• **抽出テキスト**:
==================================================
昔、昔、その昔、、、
昔、昔、その昔、、、
by Ken1

2007年08月14日(火)
 011  ホタル
 暗くなった庭に、すうーっと黄緑の光が流れる。また、葉っぱの上に、点滅する小さな光も楽しい。
 夜になると、少しずつ昼間の熱気がさめてくる。ホタルを捕まえるには、懐中電灯と、虫かごがあればいい。ガラス瓶のふたの部分にガーゼを輪ゴムで止めるだけでもいい。
 懐中電灯は必需品だ。草むらで光るのを見つけたらいいが、目指すのは用水路の岸で、水際が一番だ。ところが、ここには蛇やカエルがいて、眼を光らせている。その光が、ホタルのように見えるのだ。ホタルと間違えて手を出すと、死にそうになるほど、気持ち悪く、びっくりする。
 そこで、まず電灯で照らして確かめて、消して暗闇に目が慣れるまで待って、手で捕まえるのだ。
 厄介者は、他にもいて、それは蚊だ。暗闇でじっとしていると、いつの間にか刺されている。
 家に帰って、電気を消してホタルを見ると、尻尾のあたりが明るく輝くのが見える。
 「離してやりなよ。どうせ死んでしまうから。」と言われて、外に出て、庭に放すと、すーっと光りながら、飛んでいく。  

2007年08月14日(火)
 012  おばけと幽霊
 夏は、おばけのシーズンだ。いろんなおばけがいた。
 いったい、誰が子供に教えたんだろうか。
 のっぺらぼうとか、ひとつめ、みつめこぞうに、ろくろくび。
 むじななどの妖怪。河童、赤鬼、青鬼。
 おばけはまだ、どちらかといえば、無邪気で、かわいげがある。
 大人は、夏になると、幽霊の話をよくしていた。
 すぐそばに、いてもおかしくないという感じだった。
 たいていが、女の幽霊で、髪を振り乱して、白い着物の前に手を揃えて、だらりと下げて、迫って来る。
 どこかでだれかが、見たとか、見てないとか、にぎやかだったが、幽霊となると、怖いだけの存在のように思う。
 だいたい、死んでもまだ、恨むなんてのは、趣味に合わない。
==================================================
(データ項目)
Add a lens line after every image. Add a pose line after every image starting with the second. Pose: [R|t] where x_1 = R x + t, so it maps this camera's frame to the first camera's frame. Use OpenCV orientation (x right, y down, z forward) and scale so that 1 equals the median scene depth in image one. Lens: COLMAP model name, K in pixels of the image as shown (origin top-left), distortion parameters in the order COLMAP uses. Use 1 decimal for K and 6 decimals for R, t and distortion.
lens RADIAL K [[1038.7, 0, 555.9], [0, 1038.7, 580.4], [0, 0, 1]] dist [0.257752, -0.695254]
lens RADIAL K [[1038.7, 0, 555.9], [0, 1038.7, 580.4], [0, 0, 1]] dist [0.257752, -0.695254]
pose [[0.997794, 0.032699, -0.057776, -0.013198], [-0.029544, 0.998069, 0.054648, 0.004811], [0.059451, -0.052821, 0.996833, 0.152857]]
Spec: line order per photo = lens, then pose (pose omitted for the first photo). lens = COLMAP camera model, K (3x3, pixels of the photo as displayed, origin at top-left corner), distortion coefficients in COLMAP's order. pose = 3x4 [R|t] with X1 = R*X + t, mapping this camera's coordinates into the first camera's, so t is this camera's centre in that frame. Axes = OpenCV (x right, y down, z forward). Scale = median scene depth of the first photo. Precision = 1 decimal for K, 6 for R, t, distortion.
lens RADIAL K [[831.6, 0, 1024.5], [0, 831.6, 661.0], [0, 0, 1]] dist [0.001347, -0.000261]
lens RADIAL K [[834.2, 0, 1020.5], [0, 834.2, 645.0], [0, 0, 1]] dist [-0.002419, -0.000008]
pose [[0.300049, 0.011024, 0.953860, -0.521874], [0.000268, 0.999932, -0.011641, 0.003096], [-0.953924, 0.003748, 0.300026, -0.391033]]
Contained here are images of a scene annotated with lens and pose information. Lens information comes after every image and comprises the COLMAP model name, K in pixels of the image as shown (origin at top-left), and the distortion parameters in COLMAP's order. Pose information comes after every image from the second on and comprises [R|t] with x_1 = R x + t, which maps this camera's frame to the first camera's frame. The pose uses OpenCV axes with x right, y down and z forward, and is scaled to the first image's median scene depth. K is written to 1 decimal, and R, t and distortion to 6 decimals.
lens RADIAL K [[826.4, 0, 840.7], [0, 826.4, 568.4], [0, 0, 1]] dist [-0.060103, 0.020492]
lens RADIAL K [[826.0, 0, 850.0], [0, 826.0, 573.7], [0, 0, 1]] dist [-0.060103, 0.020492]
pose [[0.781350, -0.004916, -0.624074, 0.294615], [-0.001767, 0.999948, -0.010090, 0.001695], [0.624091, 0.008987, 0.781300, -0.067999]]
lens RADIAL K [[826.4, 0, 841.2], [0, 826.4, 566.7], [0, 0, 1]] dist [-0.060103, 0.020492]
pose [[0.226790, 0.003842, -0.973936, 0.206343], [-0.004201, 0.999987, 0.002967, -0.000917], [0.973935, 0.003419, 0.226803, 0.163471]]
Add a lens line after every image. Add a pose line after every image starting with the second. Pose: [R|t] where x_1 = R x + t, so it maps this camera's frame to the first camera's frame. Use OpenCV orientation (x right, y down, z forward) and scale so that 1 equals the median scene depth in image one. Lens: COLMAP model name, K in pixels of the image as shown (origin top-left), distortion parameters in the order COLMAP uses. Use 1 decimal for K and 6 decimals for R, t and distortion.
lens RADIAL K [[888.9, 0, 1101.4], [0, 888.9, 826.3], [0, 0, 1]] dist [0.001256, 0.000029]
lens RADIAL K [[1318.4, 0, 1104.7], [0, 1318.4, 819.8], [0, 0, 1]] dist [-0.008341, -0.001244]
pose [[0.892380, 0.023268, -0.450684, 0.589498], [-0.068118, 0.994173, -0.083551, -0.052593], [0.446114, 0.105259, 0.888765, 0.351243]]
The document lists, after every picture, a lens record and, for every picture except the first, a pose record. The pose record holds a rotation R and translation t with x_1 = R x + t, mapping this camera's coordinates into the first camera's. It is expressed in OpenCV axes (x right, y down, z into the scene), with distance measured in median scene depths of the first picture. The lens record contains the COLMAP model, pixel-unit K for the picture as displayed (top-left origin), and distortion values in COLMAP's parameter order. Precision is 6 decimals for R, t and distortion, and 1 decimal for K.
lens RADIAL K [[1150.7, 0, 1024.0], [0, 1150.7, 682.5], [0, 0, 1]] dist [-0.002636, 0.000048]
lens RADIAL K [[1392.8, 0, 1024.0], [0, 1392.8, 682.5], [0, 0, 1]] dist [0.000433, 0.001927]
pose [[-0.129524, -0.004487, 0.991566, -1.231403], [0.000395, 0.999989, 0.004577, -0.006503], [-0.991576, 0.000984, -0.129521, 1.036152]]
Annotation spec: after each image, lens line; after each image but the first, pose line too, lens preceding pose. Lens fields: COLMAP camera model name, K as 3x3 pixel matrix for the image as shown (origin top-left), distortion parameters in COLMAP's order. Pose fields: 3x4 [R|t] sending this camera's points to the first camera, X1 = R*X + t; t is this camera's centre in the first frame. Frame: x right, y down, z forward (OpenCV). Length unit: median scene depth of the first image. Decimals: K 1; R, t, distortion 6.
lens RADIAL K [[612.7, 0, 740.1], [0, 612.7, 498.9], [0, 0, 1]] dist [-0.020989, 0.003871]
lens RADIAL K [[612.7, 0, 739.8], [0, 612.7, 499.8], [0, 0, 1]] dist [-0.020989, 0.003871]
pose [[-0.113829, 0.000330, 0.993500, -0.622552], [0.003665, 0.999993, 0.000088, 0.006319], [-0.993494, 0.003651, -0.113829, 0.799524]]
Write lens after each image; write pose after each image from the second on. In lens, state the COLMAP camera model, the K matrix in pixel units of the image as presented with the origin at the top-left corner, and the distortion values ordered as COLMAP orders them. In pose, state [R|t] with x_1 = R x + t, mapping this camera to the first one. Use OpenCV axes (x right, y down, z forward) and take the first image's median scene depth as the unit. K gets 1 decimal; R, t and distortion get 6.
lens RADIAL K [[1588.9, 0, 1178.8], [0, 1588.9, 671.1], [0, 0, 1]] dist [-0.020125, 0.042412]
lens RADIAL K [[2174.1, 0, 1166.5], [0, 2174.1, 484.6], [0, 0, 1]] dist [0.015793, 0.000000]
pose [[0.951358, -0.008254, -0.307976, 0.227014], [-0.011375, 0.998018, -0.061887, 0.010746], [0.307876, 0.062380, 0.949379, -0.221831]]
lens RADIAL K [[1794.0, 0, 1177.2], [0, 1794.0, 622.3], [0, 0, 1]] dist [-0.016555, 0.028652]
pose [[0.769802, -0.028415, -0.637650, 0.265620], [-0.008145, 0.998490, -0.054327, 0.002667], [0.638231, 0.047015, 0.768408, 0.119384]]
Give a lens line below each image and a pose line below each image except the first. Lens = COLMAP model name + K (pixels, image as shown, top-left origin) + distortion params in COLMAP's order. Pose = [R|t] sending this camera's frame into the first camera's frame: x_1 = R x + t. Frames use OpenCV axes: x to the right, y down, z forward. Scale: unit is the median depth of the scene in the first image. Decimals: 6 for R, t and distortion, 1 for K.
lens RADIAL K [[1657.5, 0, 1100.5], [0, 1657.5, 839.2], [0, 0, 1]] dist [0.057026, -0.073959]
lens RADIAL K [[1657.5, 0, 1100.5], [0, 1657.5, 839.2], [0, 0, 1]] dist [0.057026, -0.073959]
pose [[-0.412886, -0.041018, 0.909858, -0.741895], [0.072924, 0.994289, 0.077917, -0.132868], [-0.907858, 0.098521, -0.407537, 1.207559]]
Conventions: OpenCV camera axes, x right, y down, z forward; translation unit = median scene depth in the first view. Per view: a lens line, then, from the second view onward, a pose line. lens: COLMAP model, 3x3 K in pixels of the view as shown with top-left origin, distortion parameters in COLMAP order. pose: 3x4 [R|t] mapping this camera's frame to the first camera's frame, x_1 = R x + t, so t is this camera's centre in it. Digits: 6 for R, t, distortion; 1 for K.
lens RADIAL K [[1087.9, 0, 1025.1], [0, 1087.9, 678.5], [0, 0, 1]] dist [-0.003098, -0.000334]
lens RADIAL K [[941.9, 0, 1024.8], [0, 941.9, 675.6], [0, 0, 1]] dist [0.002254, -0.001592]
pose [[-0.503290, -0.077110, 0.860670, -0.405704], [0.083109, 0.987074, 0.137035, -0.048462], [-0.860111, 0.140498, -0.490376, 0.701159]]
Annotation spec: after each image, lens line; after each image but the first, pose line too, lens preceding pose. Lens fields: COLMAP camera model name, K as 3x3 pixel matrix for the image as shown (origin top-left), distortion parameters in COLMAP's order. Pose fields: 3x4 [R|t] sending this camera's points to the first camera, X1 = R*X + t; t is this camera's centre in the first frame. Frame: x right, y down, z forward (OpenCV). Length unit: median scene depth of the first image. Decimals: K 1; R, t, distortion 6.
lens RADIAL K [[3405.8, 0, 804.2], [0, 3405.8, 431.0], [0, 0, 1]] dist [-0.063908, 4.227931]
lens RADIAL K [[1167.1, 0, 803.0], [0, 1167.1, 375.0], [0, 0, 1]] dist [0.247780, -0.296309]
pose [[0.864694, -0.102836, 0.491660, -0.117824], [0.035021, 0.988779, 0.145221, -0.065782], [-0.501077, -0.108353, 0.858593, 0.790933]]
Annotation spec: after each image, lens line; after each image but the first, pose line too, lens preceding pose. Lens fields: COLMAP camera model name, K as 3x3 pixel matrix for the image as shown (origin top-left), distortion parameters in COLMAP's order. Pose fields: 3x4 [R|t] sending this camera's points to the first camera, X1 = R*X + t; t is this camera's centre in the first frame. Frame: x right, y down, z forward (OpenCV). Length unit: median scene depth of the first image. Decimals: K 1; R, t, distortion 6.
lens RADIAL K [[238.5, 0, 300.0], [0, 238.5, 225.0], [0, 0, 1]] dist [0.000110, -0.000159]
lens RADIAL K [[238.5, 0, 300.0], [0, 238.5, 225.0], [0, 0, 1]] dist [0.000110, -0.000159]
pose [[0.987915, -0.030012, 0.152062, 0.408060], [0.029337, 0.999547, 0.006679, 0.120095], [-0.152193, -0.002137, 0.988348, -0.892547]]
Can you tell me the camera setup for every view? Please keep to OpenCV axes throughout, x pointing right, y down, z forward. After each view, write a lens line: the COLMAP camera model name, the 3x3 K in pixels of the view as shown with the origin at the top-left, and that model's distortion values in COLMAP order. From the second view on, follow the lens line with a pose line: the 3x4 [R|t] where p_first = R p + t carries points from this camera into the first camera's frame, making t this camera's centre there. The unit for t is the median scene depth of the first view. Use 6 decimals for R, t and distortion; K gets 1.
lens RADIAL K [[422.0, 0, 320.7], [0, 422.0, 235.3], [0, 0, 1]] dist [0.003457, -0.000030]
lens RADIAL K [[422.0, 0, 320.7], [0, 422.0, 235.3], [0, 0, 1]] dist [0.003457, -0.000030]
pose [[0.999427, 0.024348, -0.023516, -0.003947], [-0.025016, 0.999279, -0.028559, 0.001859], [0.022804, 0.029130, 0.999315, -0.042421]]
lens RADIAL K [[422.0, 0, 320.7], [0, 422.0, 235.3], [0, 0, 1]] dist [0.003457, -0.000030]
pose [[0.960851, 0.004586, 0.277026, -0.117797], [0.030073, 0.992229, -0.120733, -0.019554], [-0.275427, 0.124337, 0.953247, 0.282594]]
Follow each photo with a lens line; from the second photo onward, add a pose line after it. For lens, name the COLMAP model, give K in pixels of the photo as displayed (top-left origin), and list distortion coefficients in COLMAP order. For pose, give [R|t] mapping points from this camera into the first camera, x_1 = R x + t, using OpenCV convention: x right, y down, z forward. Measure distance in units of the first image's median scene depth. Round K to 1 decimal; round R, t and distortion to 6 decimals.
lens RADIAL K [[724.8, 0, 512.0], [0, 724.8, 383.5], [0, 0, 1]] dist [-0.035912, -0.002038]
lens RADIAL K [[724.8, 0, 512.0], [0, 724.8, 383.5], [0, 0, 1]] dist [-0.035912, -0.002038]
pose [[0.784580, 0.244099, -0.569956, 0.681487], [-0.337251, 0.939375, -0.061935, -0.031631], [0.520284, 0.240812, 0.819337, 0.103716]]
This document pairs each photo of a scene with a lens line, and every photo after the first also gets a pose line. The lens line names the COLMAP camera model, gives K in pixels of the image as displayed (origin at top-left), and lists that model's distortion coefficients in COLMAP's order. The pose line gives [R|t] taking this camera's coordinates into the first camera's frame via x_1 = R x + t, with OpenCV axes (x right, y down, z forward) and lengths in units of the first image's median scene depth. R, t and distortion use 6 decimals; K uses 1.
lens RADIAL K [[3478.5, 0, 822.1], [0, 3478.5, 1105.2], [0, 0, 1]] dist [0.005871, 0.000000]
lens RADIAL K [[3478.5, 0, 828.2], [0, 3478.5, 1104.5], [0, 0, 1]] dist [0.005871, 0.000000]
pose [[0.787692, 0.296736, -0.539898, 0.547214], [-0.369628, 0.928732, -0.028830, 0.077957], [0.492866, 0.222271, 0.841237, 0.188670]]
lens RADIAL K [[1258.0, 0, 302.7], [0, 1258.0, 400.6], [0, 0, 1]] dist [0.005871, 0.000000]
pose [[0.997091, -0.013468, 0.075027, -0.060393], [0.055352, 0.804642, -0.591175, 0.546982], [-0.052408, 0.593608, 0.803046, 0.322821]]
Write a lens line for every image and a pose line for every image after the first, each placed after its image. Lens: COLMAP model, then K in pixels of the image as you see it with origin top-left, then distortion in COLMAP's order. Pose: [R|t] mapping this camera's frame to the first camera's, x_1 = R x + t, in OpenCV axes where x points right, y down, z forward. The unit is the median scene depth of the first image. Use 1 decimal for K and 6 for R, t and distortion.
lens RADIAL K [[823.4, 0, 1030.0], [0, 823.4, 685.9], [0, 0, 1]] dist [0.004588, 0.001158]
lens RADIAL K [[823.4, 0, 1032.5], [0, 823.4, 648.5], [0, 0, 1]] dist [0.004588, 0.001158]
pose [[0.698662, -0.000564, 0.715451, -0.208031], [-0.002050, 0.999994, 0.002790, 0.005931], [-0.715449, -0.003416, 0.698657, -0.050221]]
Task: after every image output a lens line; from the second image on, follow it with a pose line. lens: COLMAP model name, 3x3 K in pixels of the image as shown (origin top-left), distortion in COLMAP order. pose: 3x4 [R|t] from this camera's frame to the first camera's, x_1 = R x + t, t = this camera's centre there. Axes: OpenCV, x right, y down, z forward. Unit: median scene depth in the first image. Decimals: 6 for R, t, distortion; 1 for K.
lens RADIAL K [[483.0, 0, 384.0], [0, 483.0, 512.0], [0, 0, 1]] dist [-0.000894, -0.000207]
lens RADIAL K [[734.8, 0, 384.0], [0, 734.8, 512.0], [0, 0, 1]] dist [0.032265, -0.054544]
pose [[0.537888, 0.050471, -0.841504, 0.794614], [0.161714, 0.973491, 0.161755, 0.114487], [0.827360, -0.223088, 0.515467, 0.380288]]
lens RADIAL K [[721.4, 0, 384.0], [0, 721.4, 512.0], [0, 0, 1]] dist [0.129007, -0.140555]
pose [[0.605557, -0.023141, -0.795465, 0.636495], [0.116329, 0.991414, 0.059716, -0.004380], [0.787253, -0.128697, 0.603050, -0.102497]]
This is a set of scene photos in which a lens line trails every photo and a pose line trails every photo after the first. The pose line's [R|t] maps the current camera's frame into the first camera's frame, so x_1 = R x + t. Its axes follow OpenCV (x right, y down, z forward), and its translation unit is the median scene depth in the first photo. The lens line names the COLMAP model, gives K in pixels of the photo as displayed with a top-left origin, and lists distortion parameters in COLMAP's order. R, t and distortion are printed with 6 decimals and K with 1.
==================================================
• **課題**: ホタルや幽霊など夏の思い出をつづった抽出テキストを、最後の文の後から書き進めてもらえますか？ ここにある資料は、この作業では使いません。

• **課題の解答**:
2007年08月26日(日)
 013  井戸水
 庭の井戸は、金気、つまり鉄分が多くなって、水の出も悪い。それに、外にあるので、雨の日など大変ということで、だいぶ考えた末、家の中に掘ることに決めたようだ。場所は、台所の土間の片隅で、倉の前だ。
 長い木の柄のついた鉄のハンマーで、鉄のパイプを打ち込んでいく。これは、いかにも力が要る仕事だ。
 鉄のパイプの先端には、穴の開いた杭状になった先導パイプがつながっている。水脈に当たれば、この穴から水が流れ込むのだ。それまでは、中空の部分から水を注いで、パイプが進みやすい様にする。ある程度打ち込むと、パイプの上の方は、ハンマーでつぶれている。いったん、金ノコで端を切り落として、ねじをたてて、次のパイプにつなぐ。で、また打ち込むのだ。
 ある程度入っていくと、今度は、上に手押し式のポンプを接続して、呼び水をしながら、汲み出す。
 呼び水は、以前の井戸の水を使う。ところが、最初の内は、バケツでいくら呼び水を入れても、出てこない。その時は、もう一度パイプをつないでハンマーで殴りつける。だんだん、ムキになってくる。
 最初の位置では、青い粘土の水が出て、結局は、使えなかった。
 次の場所では、水は出たが、庭のより金気が多くて、飲み水には使えなかった。こうして、何日かに渡る井戸掘りは挫折した。
 掘る位置を決めるのに、二股の木を持って捜したかどうかは知らない。  

2007年08月26日(日)
 014  地蔵盆
 それは、夏も終わりに近づき、日の落ちた頃に始まる。
 普段は、殆ど人の通らない、村はずれの畦道に、人が集まる。
 ローソクが、何本も立てられて、明りが、そこだけ、別世界の様に、輝く。
 やがて、導士のもとで、唱和が起こる。
 のぼりが、風にはためく。
 唱和の声が、灯明の炎と共に、細く長く、夜空に立ち昇っていく。  

2007年09月04日(火)
 015  花火
 村には、雑貨屋が二軒あった。一軒は、西所(にっしょ)といって、わが家の西どなりにあった。もう一つは東所(ひがっしょ)。実は、短い期間だけ、ひがっしょから、さらに北の方へだいぶ行ったところに、もう一軒あった。ここは、買いに来て欲しくないかのように、いつも閉まっている木戸があり、開けると、狭いところに駄菓子が並べてあるのだった。売っている商品など、少し胡散臭さのある店だった。
 ある時、当てくじで、いろんな花火を売っていた。結構売れていて、残り2、3枚になっていた。1等の打ち上げ花火が一つと、線香花火にねずみ花火だった。
 一緒に買いに行った子供で、二回、くじを引くことにした。予想通りというか、心配していた通りというか、二つとも一等ではなかった。残りは一つ。もう一回、くじをひく小銭の持ち合わせはなかった。子供心に、あせった。二人で相談して、家にとって返すことにした。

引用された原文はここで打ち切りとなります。